**INSTRUCTION**: Copy the records word for word. Pictures do not go in.

:: DATA RECORDS ::

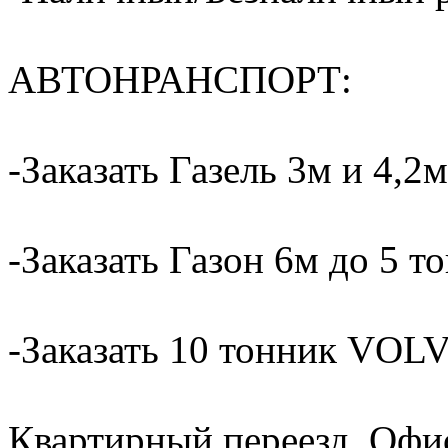
АВТОНРАНСПОРТ:
-Заказать Газель 3м и 4,2м
-Заказать Газон 6м до 5 т
-Заказать 10 тонник VOLV
Квартирный переезд, Офи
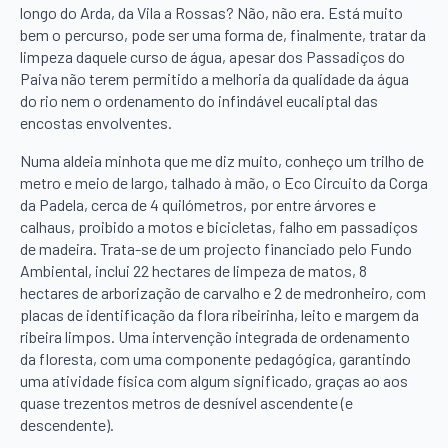
longo do Arda, da Vila a Rossas? Não, não era. Está muito
bem o percurso, pode ser uma forma de, finalmente, tratar da
limpeza daquele curso de água, apesar dos Passadiços do
Paiva não terem permitido a melhoria da qualidade da água
do rio nem o ordenamento do infindável eucaliptal das
encostas envolventes.
Numa aldeia minhota que me diz muito, conheço um trilho de
metro e meio de largo, talhado à mão, o Eco Circuito da Corga
da Padela, cerca de 4 quilómetros, por entre árvores e
calhaus, proibido a motos e bicicletas, falho em passadiços
de madeira. Trata-se de um projecto financiado pelo Fundo
Ambiental, inclui 22 hectares de limpeza de matos, 8
hectares de arborização de carvalho e 2 de medronheiro, com
placas de identificação da flora ribeirinha, leito e margem da
ribeira limpos. Uma intervenção integrada de ordenamento
da floresta, com uma componente pedagógica, garantindo
uma atividade física com algum significado, graças ao aos
quase trezentos metros de desnível ascendente (e
descendente).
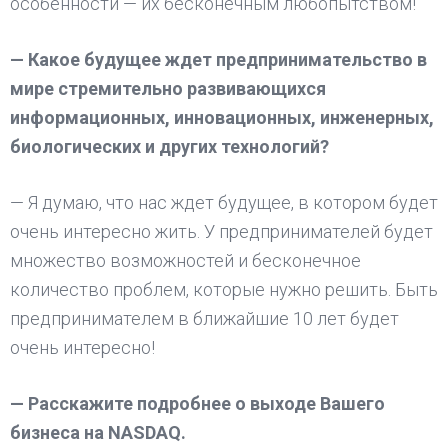
особенности — их бесконечным любопытством!
— Какое будущее ждет предпринимательство в
мире стремительно развивающихся
информационных, инновационных, инженерных,
биологических и других технологий?
— Я думаю, что нас ждет будущее, в котором будет
очень интересно жить. У предпринимателей будет
множество возможностей и бесконечное
количество проблем, которые нужно решить. Быть
предпринимателем в ближайшие 10 лет будет
очень интересно!
— Расскажите подробнее о выходе Вашего
бизнеса на NASDAQ.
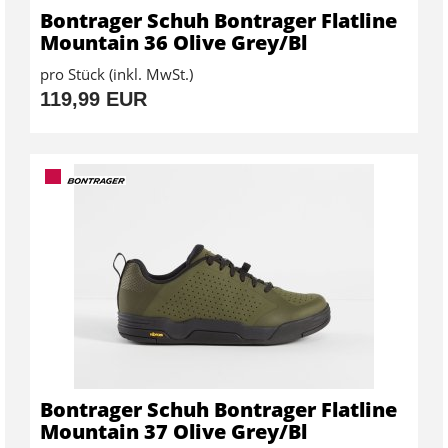
Bontrager Schuh Bontrager Flatline
Mountain 36 Olive Grey/Bl
pro Stück (inkl. MwSt.)
119,99 EUR
Bontrager Schuh Bontrager Flatline
Mountain 37 Olive Grey/Bl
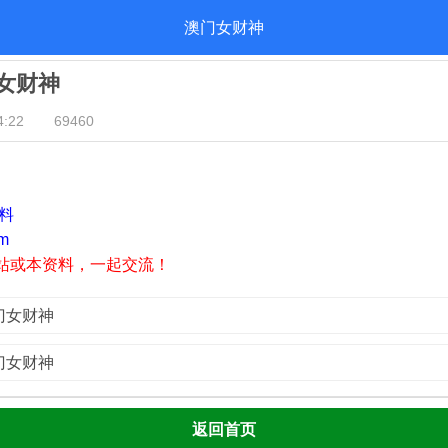
澳门女财神
门女财神
:22
69460
资料
m
站或本资料，一起交流！
澳门女财神
澳门女财神
返回首页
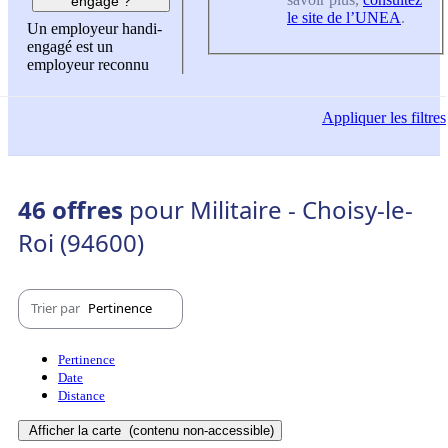
engagé ?
le site de l’UNEA
.
Un employeur handi-
engagé est un
employeur reconnu
Appliquer
les filtres
46 offres
pour Militaire - Choisy-le-
Roi (94600)
Trier par
Pertinence
Pertinence
Date
Distance
Afficher la carte
(contenu non-accessible)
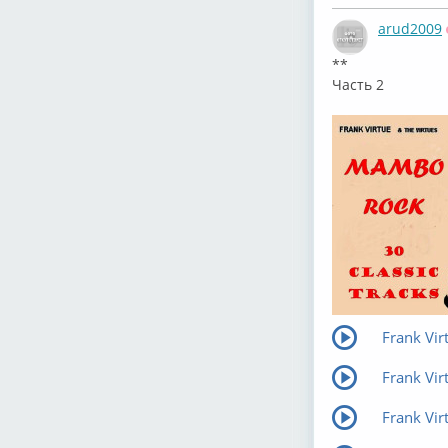
arud2009
**
Часть 2
Frank Vir
Frank Vir
Frank Vir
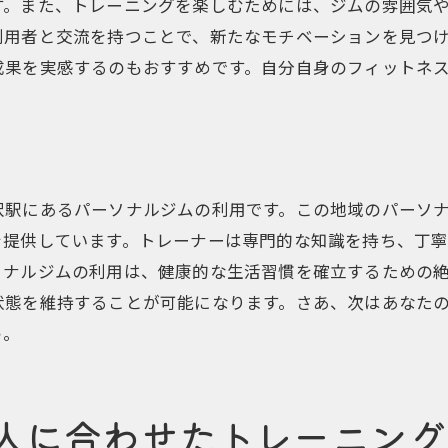
す。また、トレーニングを楽しむためには、ジムの雰囲気
長期間のトレーニングで得られる効果
利用者と交流を持つことで、新たなモチベーションを見つ
トレーニング継続のための計画作り
成果を実感するのもおすすめです。自分自身のフィットネ
上北沢のパーソナルジムでの成功事例
日々の習慣としてのトレーニング
継続的トレーニングの体験談
上北沢で健康的なライフスタイルを手に入れる秘訣
沢駅にあるパーソナルジムの利用です。この地域のパーソ
ライフスタイルに合わせたジム活用法
を提供しています。トレーナーは専門的な知識を持ち、丁
ソナルジムの利用は、健康的な生活習慣を確立するための
健康維持のための食事管理
状態を維持することが可能になります。さあ、次はあなた
運動と休息のバランスを見直す
う。
健康的な生活習慣の構築
上北沢での健康イベント紹介
成功したライフスタイルチェンジ例
人に合わせたトレーニング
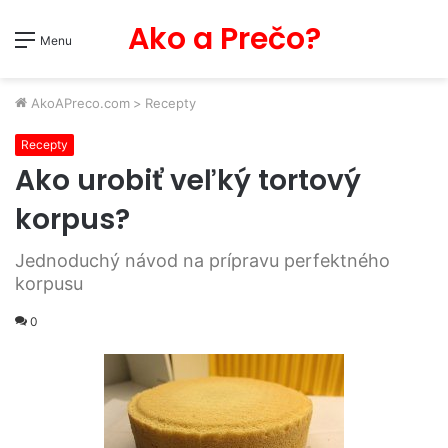
Ako a Prečo?
Menu
AkoAPreco.com
>
Recepty
Recepty
Ako urobiť veľký tortový
korpus?
Jednoduchý návod na prípravu perfektného
korpusu
0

:::

**RESULT**:
АВТОНРАНСПОРТ:
-Заказать Газель 3м и 4,2м
-Заказать Газон 6м до 5 т
-Заказать 10 тонник VOLV
Квартирный переезд, Офи
longo do Arda, da Vila a Rossas? Não, não era. Está muito
bem o percurso, pode ser uma forma de, finalmente, tratar da
limpeza daquele curso de água, apesar dos Passadiços do
Paiva não terem permitido a melhoria da qualidade da água
do rio nem o ordenamento do infindável eucaliptal das
encostas envolventes.
Numa aldeia minhota que me diz muito, conheço um trilho de
metro e meio de largo, talhado à mão, o Eco Circuito da Corga
da Padela, cerca de 4 quilómetros, por entre árvores e
calhaus, proibido a motos e bicicletas, falho em passadiços
de madeira. Trata-se de um projecto financiado pelo Fundo
Ambiental, inclui 22 hectares de limpeza de matos, 8
hectares de arborização de carvalho e 2 de medronheiro, com
placas de identificação da flora ribeirinha, leito e margem da
ribeira limpos. Uma intervenção integrada de ordenamento
da floresta, com uma componente pedagógica, garantindo
uma atividade física com algum significado, graças ao aos
quase trezentos metros de desnível ascendente (e
descendente).
особенности — их бесконечным любопытством!
— Какое будущее ждет предпринимательство в
мире стремительно развивающихся
информационных, инновационных, инженерных,
биологических и других технологий?
— Я думаю, что нас ждет будущее, в котором будет
очень интересно жить. У предпринимателей будет
множество возможностей и бесконечное
количество проблем, которые нужно решить. Быть
предпринимателем в ближайшие 10 лет будет
очень интересно!
— Расскажите подробнее о выходе Вашего
бизнеса на NASDAQ.
Bontrager Schuh Bontrager Flatline
Mountain 36 Olive Grey/Bl
pro Stück (inkl. MwSt.)
119,99 EUR
Bontrager Schuh Bontrager Flatline
Mountain 37 Olive Grey/Bl
澳门女财神
门女财神
:22
69460
资料
m
站或本资料，一起交流！
澳门女财神
澳门女财神
返回首页
engagé ?
le site de l’UNEA
.
Un employeur handi-
engagé est un
employeur reconnu
Appliquer
les filtres
46 offres
pour Militaire - Choisy-le-
Roi (94600)
Trier par
Pertinence
Pertinence
Date
Distance
Afficher la carte
(contenu non-accessible)
arud2009
**
Часть 2
Frank Vir
Frank Vir
Frank Vir
す。また、トレーニングを楽しむためには、ジムの雰囲気
長期間のトレーニングで得られる効果
利用者と交流を持つことで、新たなモチベーションを見つ
トレーニング継続のための計画作り
成果を実感するのもおすすめです。自分自身のフィットネ
上北沢のパーソナルジムでの成功事例
日々の習慣としてのトレーニング
継続的トレーニングの体験談
上北沢で健康的なライフスタイルを手に入れる秘訣
沢駅にあるパーソナルジムの利用です。この地域のパーソ
ライフスタイルに合わせたジム活用法
を提供しています。トレーナーは専門的な知識を持ち、丁
ソナルジムの利用は、健康的な生活習慣を確立するための
健康維持のための食事管理
状態を維持することが可能になります。さあ、次はあなた
運動と休息のバランスを見直す
う。
健康的な生活習慣の構築
上北沢での健康イベント紹介
成功したライフスタイルチェンジ例
人に合わせたトレーニング
Ako a Prečo?
Menu
AkoAPreco.com
>
Recepty
Recepty
Ako urobiť veľký tortový
korpus?
Jednoduchý návod na prípravu perfektného
korpusu
0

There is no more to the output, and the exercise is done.